ZOOM · Luis Miguel Fuentes


Andalucía como Kosovo

 

Nuestros soldados allá por las esquinas de los mapas, por esos campos extranjeros de un verde toldo, de un verde calcetín, la sembrada verde de los ejércitos que ya no matan, sino que van a poner inyecciones, a besar niños, a esquivar vacas tristes por los prados y a escribir cartas a las novias o los novios que se quedaron aquí despidiendo una fragata como en Così fan tutte (Soave sia il vento...). Bosnia, Kosovo, de donde vuelven nuestros soldados como misioneros con tatuajes, convertidos a un pacifismo de mucha chiquillería. Lejanía y olvido, aunque cuando la Navidad llega por allí con un frío de montañas, tanques y cazos, siempre hay algún pez gordo que va a compartir con ellos una croqueta que sabe a macarrones, unos macarrones que saben a croqueta, la solidaridad mínima de un rancho de sabor único y perpetuo, herencia de todas las generaciones de sargentos de cocina y aljofifa en la perola.

El Ejército ya no tiene oficio de matar, o si acaso mata es por error o por buena causa, y entonces lo perdona incluso el Papa, que ve un crimen hasta en un espermatozoide estrangulado. Hay un Ejército nuevo, un Ejército de niñas con coleta y jovencitos que huyen desencantados de los talleres de motos, ese Ejército que tiene espíritu de oenegé, que ya no quiere cabezas del enemigo en la lanza, sino un chiquillo al que darle una chocolatina, una viuda a la que salvar de un balazo. Ahora los soldados salen poco en las guerras. Con la globalización, las guerras se hacen en los mercados, y si acaso hace falta un poquito de destrucción, la justa, todo se queda en apretar un interruptor o mandar a una máquina, que no produce muertos sino daños colaterales por algún fallito en la circuitería. El Ejército como una oenegé es una visión moderna y encantadora que a lo mejor acaba del todo con esa imagen de lo militar como un club de espadones, ésos que recibían las órdenes de un dios que les hablaba desde el cuadro de un abuelo, ésos que se llevaban todo el día poniendo los cojones en la mesa y siempre tenían un enemigo que despellejar y una Patria que defender (una Patria que eran ellos mismos) que les justificaba todos los muertos en la misma factura.

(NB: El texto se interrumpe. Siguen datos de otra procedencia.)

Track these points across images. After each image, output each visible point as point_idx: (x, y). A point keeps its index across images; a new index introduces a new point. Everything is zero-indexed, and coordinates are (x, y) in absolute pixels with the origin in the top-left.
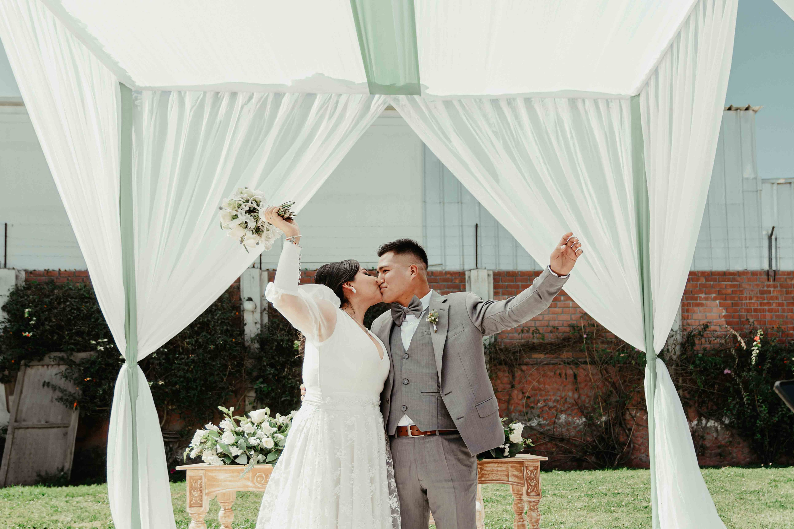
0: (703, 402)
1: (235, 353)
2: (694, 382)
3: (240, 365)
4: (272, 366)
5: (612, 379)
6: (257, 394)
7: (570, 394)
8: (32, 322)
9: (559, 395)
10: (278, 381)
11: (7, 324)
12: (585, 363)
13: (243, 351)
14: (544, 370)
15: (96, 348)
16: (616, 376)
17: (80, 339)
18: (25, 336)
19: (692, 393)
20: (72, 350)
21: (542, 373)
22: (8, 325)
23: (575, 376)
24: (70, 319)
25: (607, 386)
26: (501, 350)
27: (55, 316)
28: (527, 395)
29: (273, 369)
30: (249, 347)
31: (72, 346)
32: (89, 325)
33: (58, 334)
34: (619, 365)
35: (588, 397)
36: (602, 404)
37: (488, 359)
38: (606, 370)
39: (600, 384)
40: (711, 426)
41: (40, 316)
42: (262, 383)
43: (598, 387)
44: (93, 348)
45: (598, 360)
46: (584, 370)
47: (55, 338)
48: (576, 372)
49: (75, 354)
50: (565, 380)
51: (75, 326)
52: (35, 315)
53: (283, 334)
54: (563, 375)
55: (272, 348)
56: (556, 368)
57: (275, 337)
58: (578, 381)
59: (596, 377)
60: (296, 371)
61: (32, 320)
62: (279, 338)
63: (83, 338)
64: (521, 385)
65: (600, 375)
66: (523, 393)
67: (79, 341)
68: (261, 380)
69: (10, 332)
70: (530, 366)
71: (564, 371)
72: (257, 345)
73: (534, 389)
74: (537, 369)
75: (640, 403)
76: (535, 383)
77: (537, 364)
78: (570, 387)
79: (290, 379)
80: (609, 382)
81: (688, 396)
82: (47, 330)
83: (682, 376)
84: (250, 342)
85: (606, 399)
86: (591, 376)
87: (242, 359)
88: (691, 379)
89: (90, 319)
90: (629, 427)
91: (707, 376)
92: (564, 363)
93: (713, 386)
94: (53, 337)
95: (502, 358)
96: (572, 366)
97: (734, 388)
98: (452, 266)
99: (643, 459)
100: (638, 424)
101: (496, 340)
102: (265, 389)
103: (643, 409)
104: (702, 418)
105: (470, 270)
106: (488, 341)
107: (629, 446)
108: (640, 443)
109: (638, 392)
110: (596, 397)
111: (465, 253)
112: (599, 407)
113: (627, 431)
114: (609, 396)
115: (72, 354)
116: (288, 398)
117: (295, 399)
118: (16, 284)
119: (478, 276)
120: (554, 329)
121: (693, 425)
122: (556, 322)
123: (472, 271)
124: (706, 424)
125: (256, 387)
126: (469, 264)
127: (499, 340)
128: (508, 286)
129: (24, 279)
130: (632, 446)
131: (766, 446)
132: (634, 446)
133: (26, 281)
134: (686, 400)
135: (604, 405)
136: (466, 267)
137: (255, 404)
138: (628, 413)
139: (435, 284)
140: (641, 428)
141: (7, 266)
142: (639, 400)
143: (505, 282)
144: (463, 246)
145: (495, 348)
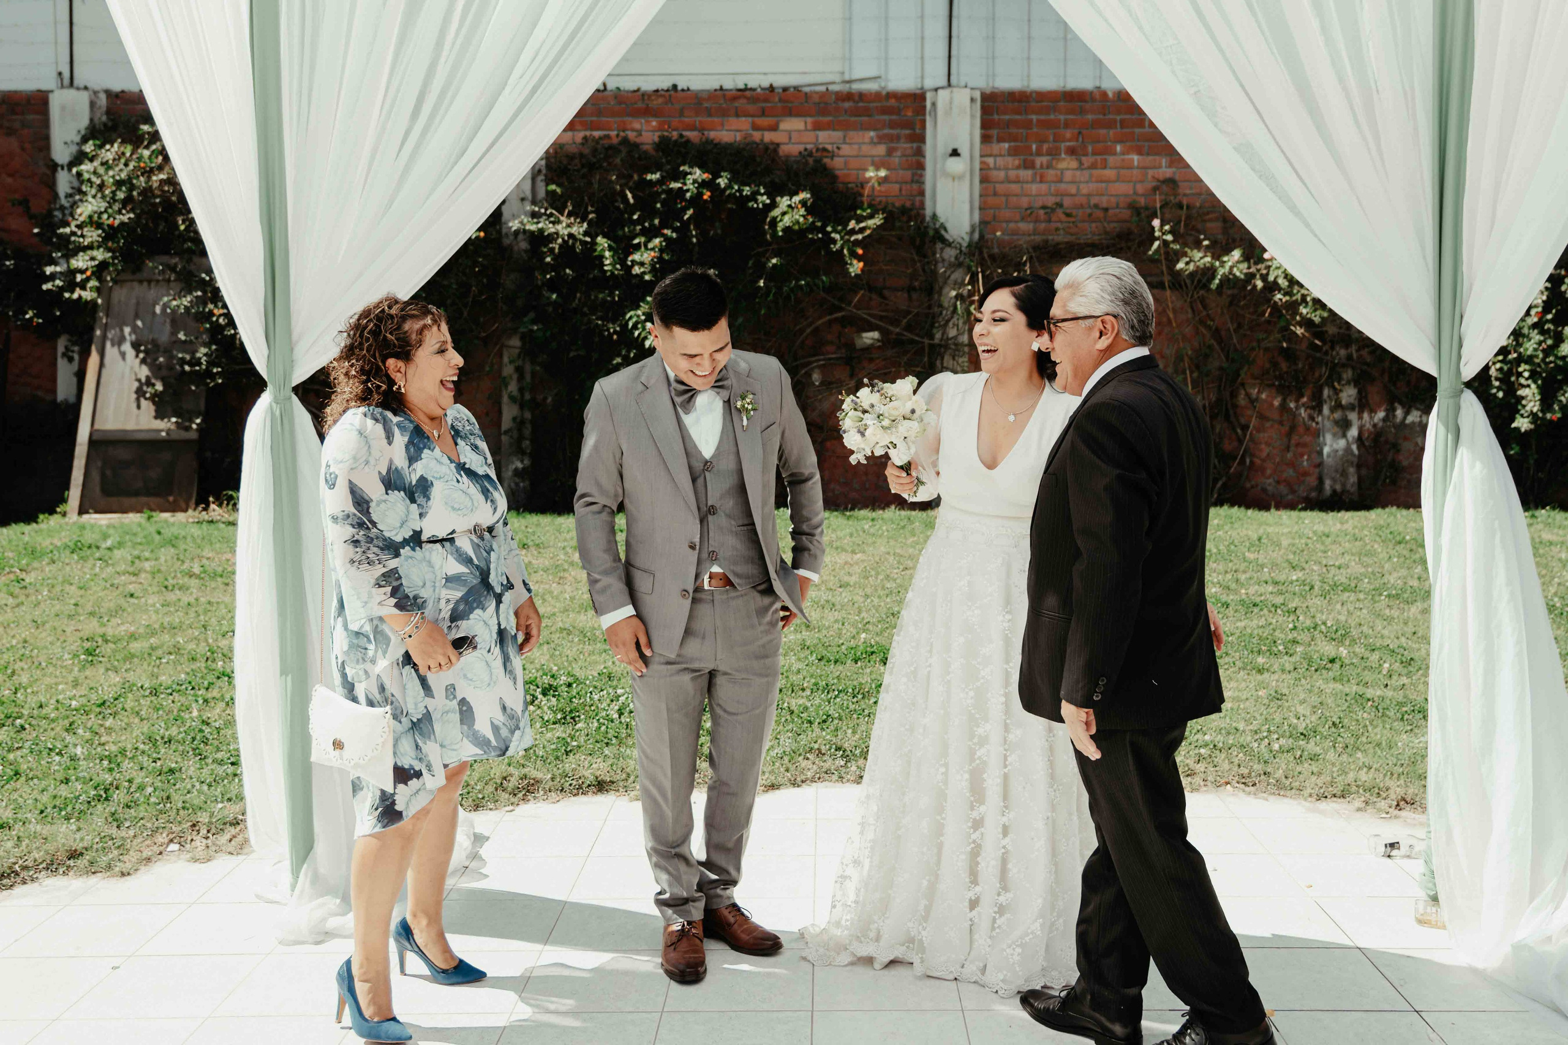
0: (1401, 371)
1: (485, 263)
3: (495, 285)
4: (552, 286)
5: (1213, 320)
6: (524, 344)
8: (122, 197)
10: (565, 319)
12: (1160, 286)
13: (497, 257)
16: (1223, 313)
18: (109, 226)
25: (1204, 335)
26: (993, 257)
27: (161, 185)
30: (510, 247)
31: (191, 245)
33: (166, 221)
34: (1229, 292)
36: (1191, 372)
38: (1202, 300)
39: (1188, 330)
40: (1413, 423)
41: (133, 185)
42: (534, 322)
43: (1184, 337)
45: (1187, 282)
47: (161, 228)
59: (1181, 317)
61: (120, 193)
65: (1190, 311)
68: (532, 315)
72: (524, 245)
75: (1268, 373)
79: (585, 315)
80: (1209, 328)
82: (145, 213)
84: (512, 238)
85: (1199, 362)
86: (1171, 315)
87: (498, 273)
90: (1243, 421)
94: (157, 226)
98: (901, 80)
99: (1270, 488)
100: (1262, 417)
101: (982, 237)
102: (540, 334)
103: (1274, 385)
104: (1396, 405)
105: (936, 90)
106: (967, 238)
107: (1242, 461)
108: (1264, 455)
109: (1267, 349)
110: (1179, 358)
111: (927, 54)
112: (1185, 379)
113: (1239, 431)
114: (1206, 356)
115: (189, 261)
116: (582, 353)
117: (595, 356)
118: (91, 120)
119: (951, 103)
120: (1099, 214)
121: (1376, 420)
122: (1104, 199)
123: (940, 92)
124: (1405, 418)
125: (522, 330)
126: (935, 76)
127: (988, 236)
128: (1009, 124)
129: (104, 109)
130: (1248, 461)
131: (1528, 469)
132: (1252, 462)
133: (108, 112)
134: (1365, 367)
135: (1195, 375)
136: (929, 83)
137: (520, 363)
138: (1243, 392)
139: (866, 119)
140: (1268, 424)
141: (76, 82)
142: (1267, 365)
143: (1005, 113)
144: (923, 38)
145: (981, 253)
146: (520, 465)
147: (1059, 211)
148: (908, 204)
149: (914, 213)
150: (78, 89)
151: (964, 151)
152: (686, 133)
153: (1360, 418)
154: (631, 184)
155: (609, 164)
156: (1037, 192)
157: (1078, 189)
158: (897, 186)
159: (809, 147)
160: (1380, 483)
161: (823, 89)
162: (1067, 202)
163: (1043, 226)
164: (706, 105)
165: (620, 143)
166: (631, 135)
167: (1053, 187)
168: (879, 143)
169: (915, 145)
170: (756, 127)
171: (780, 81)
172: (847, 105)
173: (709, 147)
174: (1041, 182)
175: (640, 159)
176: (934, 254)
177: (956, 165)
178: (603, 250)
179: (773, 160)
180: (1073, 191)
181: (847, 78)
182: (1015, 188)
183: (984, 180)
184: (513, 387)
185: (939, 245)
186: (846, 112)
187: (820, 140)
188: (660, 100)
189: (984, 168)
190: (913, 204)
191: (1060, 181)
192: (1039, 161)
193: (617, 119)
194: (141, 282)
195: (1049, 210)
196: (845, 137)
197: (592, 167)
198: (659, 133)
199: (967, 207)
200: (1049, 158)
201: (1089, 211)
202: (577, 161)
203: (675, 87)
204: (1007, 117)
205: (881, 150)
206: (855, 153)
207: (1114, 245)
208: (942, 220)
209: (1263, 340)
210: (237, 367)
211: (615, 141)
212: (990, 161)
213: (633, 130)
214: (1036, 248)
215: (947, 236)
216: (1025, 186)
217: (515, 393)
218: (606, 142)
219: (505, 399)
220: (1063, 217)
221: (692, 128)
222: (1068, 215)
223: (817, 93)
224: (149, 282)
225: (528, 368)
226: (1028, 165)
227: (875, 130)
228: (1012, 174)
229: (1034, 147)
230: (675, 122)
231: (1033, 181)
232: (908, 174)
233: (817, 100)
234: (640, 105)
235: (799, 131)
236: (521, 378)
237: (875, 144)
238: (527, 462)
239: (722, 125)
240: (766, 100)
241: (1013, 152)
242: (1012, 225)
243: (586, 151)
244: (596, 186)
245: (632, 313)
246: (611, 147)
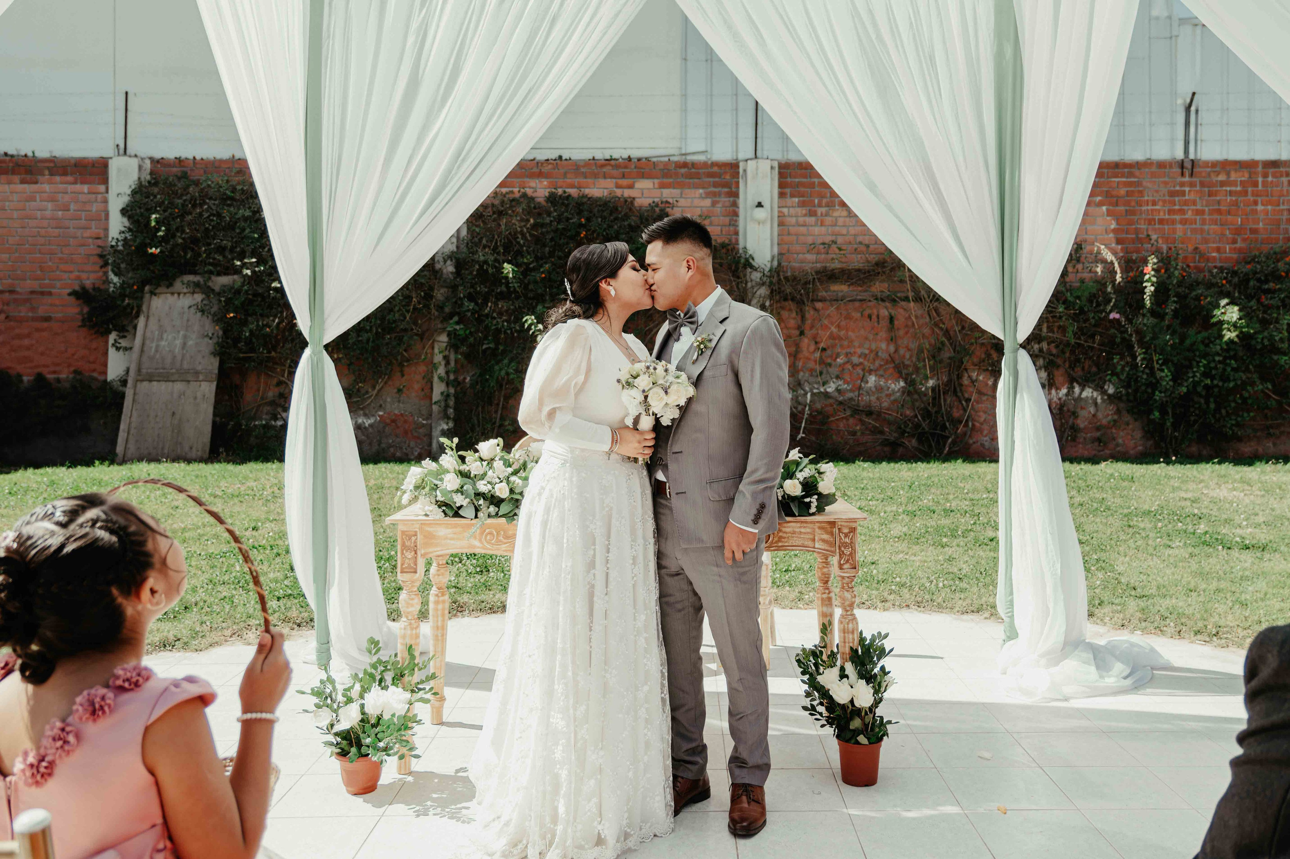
0: (1078, 360)
1: (423, 281)
2: (1063, 329)
3: (429, 296)
4: (471, 298)
5: (944, 323)
6: (449, 339)
7: (884, 346)
8: (161, 234)
9: (867, 345)
10: (480, 320)
11: (127, 235)
12: (906, 299)
13: (432, 277)
14: (847, 310)
15: (241, 272)
16: (950, 319)
17: (221, 258)
18: (152, 254)
19: (1061, 347)
20: (211, 272)
21: (844, 313)
22: (129, 236)
23: (891, 319)
24: (207, 229)
25: (938, 334)
26: (786, 278)
27: (189, 225)
28: (822, 345)
29: (473, 304)
30: (442, 270)
31: (211, 268)
32: (232, 238)
33: (193, 250)
35: (909, 350)
36: (929, 360)
37: (768, 293)
38: (936, 310)
39: (927, 331)
40: (1087, 397)
41: (169, 225)
42: (457, 323)
43: (923, 335)
44: (238, 271)
45: (926, 296)
46: (905, 310)
47: (189, 256)
48: (893, 313)
49: (213, 278)
50: (876, 324)
51: (214, 239)
52: (163, 223)
53: (487, 253)
54: (874, 317)
55: (471, 273)
56: (864, 306)
57: (476, 256)
58: (896, 327)
59: (922, 321)
60: (503, 306)
61: (159, 230)
62: (482, 258)
63: (224, 257)
64: (814, 331)
65: (928, 317)
66: (816, 343)
67: (219, 261)
68: (456, 318)
69: (130, 246)
70: (828, 303)
71: (875, 311)
72: (450, 268)
73: (832, 337)
74: (838, 309)
75: (983, 361)
76: (834, 329)
77: (837, 300)
78: (883, 334)
79: (494, 318)
80: (941, 329)
81: (1054, 351)
82: (178, 245)
83: (1048, 322)
84: (442, 263)
85: (935, 353)
86: (913, 318)
87: (431, 289)
88: (1059, 327)
89: (233, 229)
90: (966, 395)
91: (1085, 321)
92: (876, 299)
93: (1093, 336)
94: (186, 254)
95: (788, 291)
96: (887, 304)
97: (1123, 339)
98: (722, 153)
99: (987, 444)
100: (980, 393)
101: (779, 264)
102: (461, 332)
103: (987, 370)
104: (1075, 384)
105: (746, 160)
106: (769, 265)
107: (966, 425)
108: (982, 419)
109: (983, 344)
110: (921, 350)
111: (740, 135)
112: (925, 366)
113: (964, 402)
114: (940, 349)
115: (210, 278)
116: (492, 345)
117: (501, 348)
118: (139, 178)
119: (757, 169)
120: (863, 248)
121: (1060, 395)
122: (867, 237)
123: (749, 162)
124: (1081, 393)
125: (449, 329)
126: (746, 151)
127: (784, 264)
128: (800, 184)
129: (148, 171)
130: (970, 424)
131: (1168, 429)
132: (973, 425)
133: (151, 173)
134: (1051, 357)
135: (931, 362)
136: (741, 156)
137: (447, 353)
138: (966, 375)
139: (696, 180)
140: (985, 398)
141: (128, 152)
142: (983, 356)
143: (795, 177)
144: (737, 124)
145: (779, 275)
146: (446, 427)
147: (834, 246)
148: (727, 241)
149: (729, 247)
150: (130, 156)
151: (766, 203)
152: (567, 190)
153: (1050, 393)
154: (528, 226)
155: (513, 211)
156: (819, 233)
157: (848, 231)
158: (719, 228)
159: (656, 200)
160: (1064, 440)
161: (666, 159)
162: (840, 240)
163: (823, 256)
164: (583, 170)
165: (521, 197)
166: (529, 192)
167: (830, 229)
168: (706, 198)
169: (732, 199)
170: (618, 186)
171: (636, 154)
172: (683, 171)
173: (585, 200)
174: (822, 225)
175: (535, 208)
176: (745, 276)
177: (760, 214)
178: (508, 272)
179: (630, 209)
180: (844, 231)
181: (683, 152)
182: (802, 229)
183: (781, 224)
184: (441, 371)
185: (749, 270)
186: (682, 175)
187: (664, 196)
188: (550, 166)
189: (781, 216)
190: (730, 240)
191: (835, 225)
192: (820, 211)
193: (518, 180)
194: (173, 294)
195: (827, 246)
196: (681, 194)
197: (501, 213)
198: (549, 190)
199: (768, 243)
200: (827, 209)
201: (856, 246)
202: (490, 209)
203: (560, 157)
204: (797, 180)
205: (708, 202)
206: (689, 205)
207: (874, 271)
208: (750, 252)
209: (979, 338)
210: (241, 355)
211: (517, 195)
212: (785, 210)
213: (530, 187)
214: (817, 273)
215: (754, 264)
216: (810, 228)
217: (443, 374)
218: (511, 196)
219: (436, 379)
220: (837, 251)
221: (573, 186)
222: (840, 249)
223: (661, 162)
224: (179, 294)
225: (452, 357)
226: (812, 214)
227: (703, 188)
228: (801, 219)
229: (816, 201)
230: (560, 181)
231: (816, 225)
232: (727, 219)
233: (662, 167)
234: (535, 170)
235: (649, 189)
236: (448, 363)
237: (703, 198)
238: (451, 425)
239: (594, 183)
240: (626, 167)
241: (802, 204)
242: (800, 256)
243: (497, 202)
244: (503, 227)
245: (528, 317)
246: (513, 200)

La Junta de Andalucía propone que sea el Ejército, los soldados que nos quedan en el  país jugando a las cartas o pasándole el trapo al fusil de mentira entre guardia y guardia, los que se encarguen de recibir a los inmigrantes, que no sean las vecinas y los labriegos los que tengan que tirarse al agua a recoger ahogados vivos o muertos, hacer las curas o preparar bocatas. Hablar de la necesidad de un despliegue humanitario así en nuestras costas nos lleva, antes que nada, a la tristeza de aceptar lo que tenemos de tercer mundo, de tierra de guerras y refugiados, que hay una Andalucía como Kosovo en la que tenemos que poner campamentos para que no se nos muera demasiado alguna gente. Saramago lo decía hace poco: por lo menos, acogerlos con un mínimo de humanidad. Sí, pero esto no soluciona nada. La única política de inmigración razonable es la que ayude a salir del pozo a los países pobres, y mientras no se acepte esto, seguiremos amontonando cadáveres en la arena y acarreando personas que se deshacen en mantas. Los jóvenes de estos ejércitos de paz y eucaristía con galletas no son los que tienen que resolver el problema. Hace falta otro compromiso, otra valentía que no es la guerrera. Hay que desplegar o desarmar otro ejército, el ejército egoistón del dinero, el dinero de esta Europa rica y el de esa África corrupta de reyezuelos, que siguen los dos contando en la cantina sus hazañas igual que un legionario que se fue de putas.